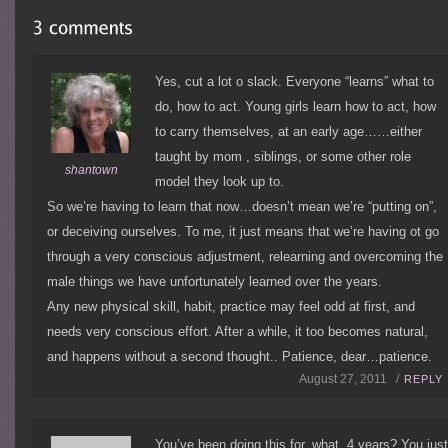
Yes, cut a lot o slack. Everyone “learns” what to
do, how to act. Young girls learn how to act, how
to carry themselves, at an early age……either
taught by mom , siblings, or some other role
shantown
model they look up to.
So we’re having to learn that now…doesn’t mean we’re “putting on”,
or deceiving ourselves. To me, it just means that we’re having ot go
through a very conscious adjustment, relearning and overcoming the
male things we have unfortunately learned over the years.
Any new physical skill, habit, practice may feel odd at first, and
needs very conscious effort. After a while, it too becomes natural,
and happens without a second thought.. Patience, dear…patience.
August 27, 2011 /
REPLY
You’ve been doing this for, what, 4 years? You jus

+---+

**TASK TO CARRY OUT**:
Output must match the lines from the start of the records above through the line that contains "or deceiving ourselves.", exactly and with every picture removed.

**THE COMPLETED TASK**:
Yes, cut a lot o slack. Everyone “learns” what to
do, how to act. Young girls learn how to act, how
to carry themselves, at an early age……either
taught by mom , siblings, or some other role
shantown
model they look up to.
So we’re having to learn that now…doesn’t mean we’re “putting on”,
or deceiving ourselves. To me, it just means that we’re having ot go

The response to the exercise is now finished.